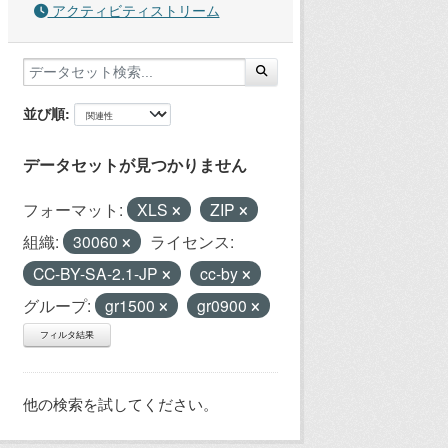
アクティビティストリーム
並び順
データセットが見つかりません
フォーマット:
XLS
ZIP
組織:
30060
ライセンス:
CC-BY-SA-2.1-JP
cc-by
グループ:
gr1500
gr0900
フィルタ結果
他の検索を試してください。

□ □ □ □ □

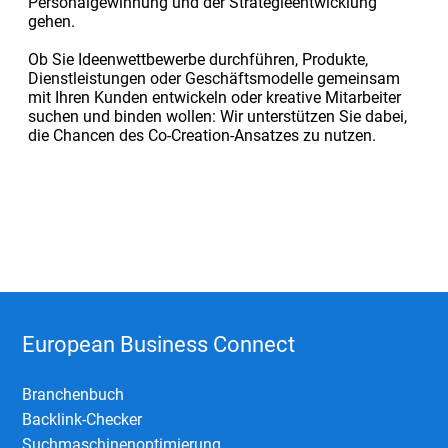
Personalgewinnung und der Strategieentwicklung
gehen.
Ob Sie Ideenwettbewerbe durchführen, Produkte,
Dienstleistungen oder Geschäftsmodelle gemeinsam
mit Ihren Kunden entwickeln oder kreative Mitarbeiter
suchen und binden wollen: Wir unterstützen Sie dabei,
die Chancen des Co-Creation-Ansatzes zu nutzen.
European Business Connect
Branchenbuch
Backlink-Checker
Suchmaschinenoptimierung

□ □ □ □ □

> _YOUR INSTRUCTIONS_
From the data above, return every line from the line that has "Personalgewinnung und der" up to and including the line that has "Suchmaschinenoptimierung", exactly.

> _TASK ANSWER_
Personalgewinnung und der Strategieentwicklung
gehen.
Ob Sie Ideenwettbewerbe durchführen, Produkte,
Dienstleistungen oder Geschäftsmodelle gemeinsam
mit Ihren Kunden entwickeln oder kreative Mitarbeiter
suchen und binden wollen: Wir unterstützen Sie dabei,
die Chancen des Co-Creation-Ansatzes zu nutzen.
European Business Connect
Branchenbuch
Backlink-Checker
Suchmaschinenoptimierung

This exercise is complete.